* Page text *
== Segment start ==

What A Sheila! When Sheila Canning, played by the fabulous Colette Mann, first appeared on Ramsay Street, I have to admit I wasn’t immediately taken with her. There, I’ve said it. I initially thought Kyle’s grandmother an annoying, interfering woman, and wondered why she felt the need to come along and start telling him how to live his life, and whom to date.

But I soon gleaned that there was more to Sheila than being interfering. So, where to start? Sheila’s character has many sides to it, and although she is a bit of a sticky-beak, she is also kind, compassionate, funny, and a wonderful example of a matriarch in action. The softer side of Sheila was revealed when we learnt that she’d not had the best of relationships with her children. Her daughter Naomi had been involved in relationships with unsuitable men. When Sheila had found out that one such man was married, she told his wife about the affair, and Naomi became estranged from her mum as a result of this meddling. Naomi’s brother Gary was apparently a feckless smalltown layabout who’d shot through. Viewers could tell that Sheila had regrets about her children and that she probably felt partly responsible for the way they’d turned out, even if she didn’t openly admit to it. She had gone some way to make up for this feeling of failure, by raising her grandson Kyle after his father had left. And evidently, she hadn’t had had much choice, given that Kyle’s mother Sharon was not a responsible parent either.

Sheila was probably lonely when she arrived in Ramsay Street, and also thought that Kyle needed guidance so that he didn’t turn out like Gary. So this very blonde, very bubbly, very floral and very forthright lady was not going to be a brief encounter for the residents of Erinsborough. Within a few weeks of watching her clip clopping across the street in her court shoes, I found myself thinking that she was the best new female character on the show in a long while. Soon enough, Sheila’s antics had me in hysterics, and my husband, who doesn’t follow the show, is often party to my giggles from the next room. He knows that when this happens, Neighbours is having a ‘Sheila moment’.

== Segment end ==

Items drawn from a data source

== Segment start ==

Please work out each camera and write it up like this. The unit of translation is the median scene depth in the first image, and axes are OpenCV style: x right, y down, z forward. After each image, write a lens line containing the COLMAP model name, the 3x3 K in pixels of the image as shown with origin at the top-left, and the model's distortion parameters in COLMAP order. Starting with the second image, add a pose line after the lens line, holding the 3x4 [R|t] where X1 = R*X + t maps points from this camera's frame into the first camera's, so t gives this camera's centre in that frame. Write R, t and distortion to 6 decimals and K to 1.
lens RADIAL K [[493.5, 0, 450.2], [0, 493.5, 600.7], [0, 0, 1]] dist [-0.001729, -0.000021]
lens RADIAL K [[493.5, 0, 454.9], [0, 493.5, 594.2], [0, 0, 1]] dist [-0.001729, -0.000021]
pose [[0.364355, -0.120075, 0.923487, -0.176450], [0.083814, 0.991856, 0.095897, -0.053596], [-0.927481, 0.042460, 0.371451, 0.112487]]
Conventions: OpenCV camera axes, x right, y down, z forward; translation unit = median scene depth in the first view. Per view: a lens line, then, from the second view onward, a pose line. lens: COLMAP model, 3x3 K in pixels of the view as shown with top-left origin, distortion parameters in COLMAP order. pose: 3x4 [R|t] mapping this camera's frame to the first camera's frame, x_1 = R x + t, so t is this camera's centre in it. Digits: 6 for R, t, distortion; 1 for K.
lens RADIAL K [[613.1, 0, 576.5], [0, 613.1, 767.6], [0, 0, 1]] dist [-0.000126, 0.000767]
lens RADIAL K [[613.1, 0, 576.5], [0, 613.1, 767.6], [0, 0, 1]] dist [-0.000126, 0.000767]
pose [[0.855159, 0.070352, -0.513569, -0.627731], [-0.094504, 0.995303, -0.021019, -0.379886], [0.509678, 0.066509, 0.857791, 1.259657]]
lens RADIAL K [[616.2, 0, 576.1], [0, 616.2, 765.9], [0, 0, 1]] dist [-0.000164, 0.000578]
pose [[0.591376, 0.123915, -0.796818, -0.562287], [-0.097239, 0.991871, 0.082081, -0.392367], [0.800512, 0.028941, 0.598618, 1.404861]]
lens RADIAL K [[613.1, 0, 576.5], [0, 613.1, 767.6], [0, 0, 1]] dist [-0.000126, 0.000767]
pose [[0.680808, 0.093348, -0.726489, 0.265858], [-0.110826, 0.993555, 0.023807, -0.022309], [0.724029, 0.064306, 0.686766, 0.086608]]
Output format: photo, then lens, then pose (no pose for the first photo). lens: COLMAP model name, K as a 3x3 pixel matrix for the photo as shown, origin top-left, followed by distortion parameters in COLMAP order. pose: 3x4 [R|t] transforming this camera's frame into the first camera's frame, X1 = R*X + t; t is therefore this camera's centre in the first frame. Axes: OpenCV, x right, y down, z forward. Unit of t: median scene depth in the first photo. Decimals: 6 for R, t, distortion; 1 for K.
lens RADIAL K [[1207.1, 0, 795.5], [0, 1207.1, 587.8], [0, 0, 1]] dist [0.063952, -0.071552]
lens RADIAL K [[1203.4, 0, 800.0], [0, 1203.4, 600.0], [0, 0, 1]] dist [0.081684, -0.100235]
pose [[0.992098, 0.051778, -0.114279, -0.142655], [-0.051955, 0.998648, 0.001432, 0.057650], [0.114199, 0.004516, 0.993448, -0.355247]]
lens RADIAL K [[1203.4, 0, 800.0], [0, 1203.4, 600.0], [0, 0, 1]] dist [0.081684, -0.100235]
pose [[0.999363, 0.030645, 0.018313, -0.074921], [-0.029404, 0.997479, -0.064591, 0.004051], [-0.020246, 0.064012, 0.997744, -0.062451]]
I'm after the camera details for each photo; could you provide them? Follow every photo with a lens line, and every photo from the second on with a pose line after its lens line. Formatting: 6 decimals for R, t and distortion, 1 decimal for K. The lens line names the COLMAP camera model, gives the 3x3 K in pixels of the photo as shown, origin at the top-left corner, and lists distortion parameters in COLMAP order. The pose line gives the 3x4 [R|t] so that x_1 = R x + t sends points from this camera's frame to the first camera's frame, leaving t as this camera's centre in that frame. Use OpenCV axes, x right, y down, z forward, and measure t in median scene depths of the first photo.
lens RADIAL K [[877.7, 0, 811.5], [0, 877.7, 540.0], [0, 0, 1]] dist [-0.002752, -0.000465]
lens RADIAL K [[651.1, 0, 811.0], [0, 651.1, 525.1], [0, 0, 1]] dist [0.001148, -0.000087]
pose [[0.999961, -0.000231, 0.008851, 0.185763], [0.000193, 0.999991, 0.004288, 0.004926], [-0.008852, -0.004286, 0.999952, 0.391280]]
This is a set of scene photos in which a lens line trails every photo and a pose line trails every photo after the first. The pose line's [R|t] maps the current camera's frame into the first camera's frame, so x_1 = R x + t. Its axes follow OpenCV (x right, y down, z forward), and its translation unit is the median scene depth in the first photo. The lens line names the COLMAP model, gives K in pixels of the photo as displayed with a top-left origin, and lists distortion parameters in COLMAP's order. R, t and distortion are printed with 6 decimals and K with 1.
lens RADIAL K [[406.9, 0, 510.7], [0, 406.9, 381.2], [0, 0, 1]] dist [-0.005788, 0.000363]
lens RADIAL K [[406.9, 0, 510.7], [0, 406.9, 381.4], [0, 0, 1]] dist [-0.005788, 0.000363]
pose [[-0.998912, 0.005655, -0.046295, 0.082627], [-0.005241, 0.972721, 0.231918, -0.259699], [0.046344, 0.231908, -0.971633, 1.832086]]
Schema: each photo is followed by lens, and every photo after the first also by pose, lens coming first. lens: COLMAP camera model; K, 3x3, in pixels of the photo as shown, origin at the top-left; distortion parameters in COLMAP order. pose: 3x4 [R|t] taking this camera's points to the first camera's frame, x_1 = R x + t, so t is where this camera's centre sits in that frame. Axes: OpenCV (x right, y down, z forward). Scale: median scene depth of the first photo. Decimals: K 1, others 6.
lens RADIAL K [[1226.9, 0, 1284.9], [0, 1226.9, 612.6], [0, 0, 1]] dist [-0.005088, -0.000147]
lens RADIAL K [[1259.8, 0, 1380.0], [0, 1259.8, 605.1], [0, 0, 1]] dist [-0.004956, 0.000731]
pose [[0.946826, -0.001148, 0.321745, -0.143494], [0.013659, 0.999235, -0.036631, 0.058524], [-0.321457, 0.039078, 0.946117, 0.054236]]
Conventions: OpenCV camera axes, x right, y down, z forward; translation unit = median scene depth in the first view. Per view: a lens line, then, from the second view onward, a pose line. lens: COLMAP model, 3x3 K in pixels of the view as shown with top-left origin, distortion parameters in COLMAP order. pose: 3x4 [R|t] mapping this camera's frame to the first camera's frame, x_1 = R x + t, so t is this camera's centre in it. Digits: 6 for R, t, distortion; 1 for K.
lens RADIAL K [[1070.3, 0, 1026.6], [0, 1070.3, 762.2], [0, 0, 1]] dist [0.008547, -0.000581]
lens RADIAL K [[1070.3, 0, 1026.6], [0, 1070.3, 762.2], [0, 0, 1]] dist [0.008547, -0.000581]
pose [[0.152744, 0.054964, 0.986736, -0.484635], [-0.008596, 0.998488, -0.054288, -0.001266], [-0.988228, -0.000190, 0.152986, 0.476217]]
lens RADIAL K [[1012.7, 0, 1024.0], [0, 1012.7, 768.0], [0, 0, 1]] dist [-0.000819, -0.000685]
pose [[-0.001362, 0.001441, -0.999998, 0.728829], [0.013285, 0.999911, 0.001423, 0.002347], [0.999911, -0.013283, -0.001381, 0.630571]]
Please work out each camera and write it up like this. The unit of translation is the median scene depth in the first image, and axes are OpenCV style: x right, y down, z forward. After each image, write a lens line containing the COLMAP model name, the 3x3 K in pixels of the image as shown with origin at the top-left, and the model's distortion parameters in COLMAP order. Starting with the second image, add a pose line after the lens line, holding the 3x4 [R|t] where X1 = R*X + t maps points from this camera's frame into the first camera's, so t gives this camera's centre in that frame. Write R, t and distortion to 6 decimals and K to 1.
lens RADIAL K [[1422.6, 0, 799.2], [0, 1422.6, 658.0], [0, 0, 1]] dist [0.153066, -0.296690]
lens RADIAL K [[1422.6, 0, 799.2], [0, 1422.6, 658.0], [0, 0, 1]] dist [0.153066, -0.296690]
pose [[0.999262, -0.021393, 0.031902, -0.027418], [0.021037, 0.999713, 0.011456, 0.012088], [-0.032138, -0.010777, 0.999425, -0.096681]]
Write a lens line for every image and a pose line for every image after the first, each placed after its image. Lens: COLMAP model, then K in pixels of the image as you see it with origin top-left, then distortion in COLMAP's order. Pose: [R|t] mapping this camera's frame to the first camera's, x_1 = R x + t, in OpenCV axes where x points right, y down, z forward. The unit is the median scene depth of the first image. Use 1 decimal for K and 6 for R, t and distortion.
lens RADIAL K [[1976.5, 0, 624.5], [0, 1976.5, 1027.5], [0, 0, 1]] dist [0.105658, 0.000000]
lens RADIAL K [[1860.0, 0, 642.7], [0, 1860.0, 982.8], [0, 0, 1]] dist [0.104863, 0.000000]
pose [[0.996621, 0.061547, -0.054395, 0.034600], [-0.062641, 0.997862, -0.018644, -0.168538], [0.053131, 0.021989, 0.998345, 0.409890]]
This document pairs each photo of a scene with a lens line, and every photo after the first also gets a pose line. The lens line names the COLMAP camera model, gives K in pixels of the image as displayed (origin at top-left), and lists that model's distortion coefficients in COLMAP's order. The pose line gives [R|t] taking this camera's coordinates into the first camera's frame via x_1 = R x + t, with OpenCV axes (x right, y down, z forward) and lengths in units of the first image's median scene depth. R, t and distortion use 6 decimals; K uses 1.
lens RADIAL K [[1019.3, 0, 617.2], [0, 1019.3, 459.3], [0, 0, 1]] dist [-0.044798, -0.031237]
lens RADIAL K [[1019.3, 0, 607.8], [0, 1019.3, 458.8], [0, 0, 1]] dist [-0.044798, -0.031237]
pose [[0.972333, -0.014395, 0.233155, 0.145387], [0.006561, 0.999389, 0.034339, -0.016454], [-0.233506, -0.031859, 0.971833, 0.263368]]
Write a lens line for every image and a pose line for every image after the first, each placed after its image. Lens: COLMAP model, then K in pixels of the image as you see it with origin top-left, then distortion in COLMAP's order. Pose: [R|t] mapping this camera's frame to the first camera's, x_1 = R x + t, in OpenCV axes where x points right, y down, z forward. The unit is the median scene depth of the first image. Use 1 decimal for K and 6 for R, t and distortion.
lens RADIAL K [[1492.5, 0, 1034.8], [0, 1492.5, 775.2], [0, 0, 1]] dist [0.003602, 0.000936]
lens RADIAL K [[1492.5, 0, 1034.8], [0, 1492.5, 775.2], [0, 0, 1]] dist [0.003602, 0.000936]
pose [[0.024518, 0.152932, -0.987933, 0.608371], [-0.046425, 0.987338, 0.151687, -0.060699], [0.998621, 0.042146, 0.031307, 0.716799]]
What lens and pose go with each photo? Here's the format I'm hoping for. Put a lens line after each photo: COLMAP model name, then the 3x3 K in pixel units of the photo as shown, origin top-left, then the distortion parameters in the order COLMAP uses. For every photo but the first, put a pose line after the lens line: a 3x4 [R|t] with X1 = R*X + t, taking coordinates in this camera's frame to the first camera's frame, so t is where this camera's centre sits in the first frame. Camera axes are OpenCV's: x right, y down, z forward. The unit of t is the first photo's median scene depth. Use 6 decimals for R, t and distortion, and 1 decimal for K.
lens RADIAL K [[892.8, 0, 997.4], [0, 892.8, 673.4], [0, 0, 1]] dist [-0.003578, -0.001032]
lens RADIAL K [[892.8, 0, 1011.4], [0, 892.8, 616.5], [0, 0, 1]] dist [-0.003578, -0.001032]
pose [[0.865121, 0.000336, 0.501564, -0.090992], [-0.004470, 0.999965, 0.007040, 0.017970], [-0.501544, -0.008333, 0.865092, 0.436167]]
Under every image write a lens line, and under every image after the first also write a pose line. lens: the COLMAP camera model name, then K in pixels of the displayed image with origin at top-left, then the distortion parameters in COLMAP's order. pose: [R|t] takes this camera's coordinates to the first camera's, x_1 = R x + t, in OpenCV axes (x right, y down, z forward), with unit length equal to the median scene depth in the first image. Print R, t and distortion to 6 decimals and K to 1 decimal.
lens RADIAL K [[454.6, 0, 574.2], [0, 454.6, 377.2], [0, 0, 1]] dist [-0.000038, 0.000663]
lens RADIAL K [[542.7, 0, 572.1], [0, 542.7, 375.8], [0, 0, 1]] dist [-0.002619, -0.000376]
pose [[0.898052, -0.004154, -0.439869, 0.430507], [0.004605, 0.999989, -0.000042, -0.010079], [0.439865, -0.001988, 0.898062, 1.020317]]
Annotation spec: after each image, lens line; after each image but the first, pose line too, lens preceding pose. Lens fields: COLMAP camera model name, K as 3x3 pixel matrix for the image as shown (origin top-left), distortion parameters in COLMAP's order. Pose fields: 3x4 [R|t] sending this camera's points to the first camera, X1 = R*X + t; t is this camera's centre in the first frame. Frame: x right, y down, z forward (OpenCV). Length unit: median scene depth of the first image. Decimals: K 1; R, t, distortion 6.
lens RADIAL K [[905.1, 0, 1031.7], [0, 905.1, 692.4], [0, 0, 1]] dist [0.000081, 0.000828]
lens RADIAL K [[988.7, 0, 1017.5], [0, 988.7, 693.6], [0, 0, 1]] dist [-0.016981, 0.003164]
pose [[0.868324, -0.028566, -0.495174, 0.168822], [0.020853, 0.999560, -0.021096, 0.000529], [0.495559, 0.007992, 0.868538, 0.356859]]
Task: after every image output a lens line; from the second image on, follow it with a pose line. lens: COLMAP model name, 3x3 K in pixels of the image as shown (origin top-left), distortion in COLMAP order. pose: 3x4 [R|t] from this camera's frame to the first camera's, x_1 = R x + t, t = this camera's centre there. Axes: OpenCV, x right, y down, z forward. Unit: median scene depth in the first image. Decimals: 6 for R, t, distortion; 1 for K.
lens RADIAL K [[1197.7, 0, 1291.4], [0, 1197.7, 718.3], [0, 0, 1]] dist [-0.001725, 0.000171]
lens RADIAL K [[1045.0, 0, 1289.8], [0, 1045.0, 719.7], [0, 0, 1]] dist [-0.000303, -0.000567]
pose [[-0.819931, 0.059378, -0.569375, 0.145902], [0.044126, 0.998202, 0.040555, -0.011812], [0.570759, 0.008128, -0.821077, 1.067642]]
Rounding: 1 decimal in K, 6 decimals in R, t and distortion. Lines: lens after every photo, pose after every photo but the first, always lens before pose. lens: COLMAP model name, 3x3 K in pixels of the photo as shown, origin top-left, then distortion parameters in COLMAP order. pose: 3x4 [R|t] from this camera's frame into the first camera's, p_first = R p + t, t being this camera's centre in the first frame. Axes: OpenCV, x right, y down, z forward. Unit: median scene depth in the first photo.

== Segment end ==

* Problems to solve *
1) Repeat word for word the part of the piece about Sheila Canning that falls between "What A Sheila!" and "whom to date.", inclusive.
2) Write the next part of the piece about Sheila Canning, starting after its final sentence.

* Responses by item number *
1)
What A Sheila! When Sheila Canning, played by the fabulous Colette Mann, first appeared on Ramsay Street, I have to admit I wasn’t immediately taken with her. There, I’ve said it. I initially thought Kyle’s grandmother an annoying, interfering woman, and wondered why she felt the need to come along and start telling him how to live his life, and whom to date.

2)
Sheila is one of those people who is hilarious without realising it. For starters, she sees others, such as Susan Kennedy, as sticky-beaks, yet doesn’t recognise this trait in herself! Most of us probably know a real-life Sheila, at whom we might roll our eyes and remark, “Oh dear, whatever will she do next!” The writers, and Colette, have done a fantastic job of relaying this to the viewers. She manages to get herself into some tricky, often inadvisable situations. Because Sheila does whatever she thinks is right at the time, and if that means taking risks to protect her loved ones, she’ll do it. She manages to wriggle out of many an escapade without repercussions. She’s the kind of person who can talk her way out of trouble, much to the irritation of others around her who don’t possess the same skill.

When it suits her, Sheila is not above playing up to the role of vulnerable older woman. Especially since her heat attack. Her ‘near-faints’ are priceless, when she uses them to get her own way. Including the best choice of cake from the Erinsborough festival, when she persuaded Harold that she needed to eat so that she didn’t pass out. When Sheila puts on that simpering voice, we’re reminded of drama-queens we know in real life. I always think of my Nanna, who had a ‘telephone voice’ which was very false. I understand from reading an interview with Colette that the writers trust her to interpret this aspect of Sheila’s personality – which she has perfected: Colette, acting as Sheila, putting on an act.

Sheila’s spats with Lou Carpenter have been a joy to watch. I am personally glad that the writers chose to keep them as friends, rather than them becoming a couple. Sometimes it’s good to include a scenario where two people never cross that line, even though their relationship has the classic elements of love-hate chemistry. Lou’s barbed comments about Sheila’s dancing at Matt and Lauren’s wedding vow renewal had her huffing and puffing, her infamous pout forming. And you knew that she would get her revenge. Here we have two people who will always want to get the better of one another and have the last word.

Sheila also has a love-hate relationship with her boss, Paul Robinson. She realises, especially with hindsight after Ezra Hanley’s brief reign as Lassiter’s hotel owner, that Paul may be an annoying ‘moneybags’ but she has managed to tease a little bit of softness out of him. And knowing what we do of Paul Robinson, that’s no mean feat! She doesn’t, nevertheless, see him as husband material for Naomi, and has gone to great lengths to keep the two apart. Currently, we don’t know where this storyline is going, but let’s just say that – should Sheila’s ongoing plan not work, and Paul and Naomi become a permanent item – we can expect more shenanigans from our Sheila.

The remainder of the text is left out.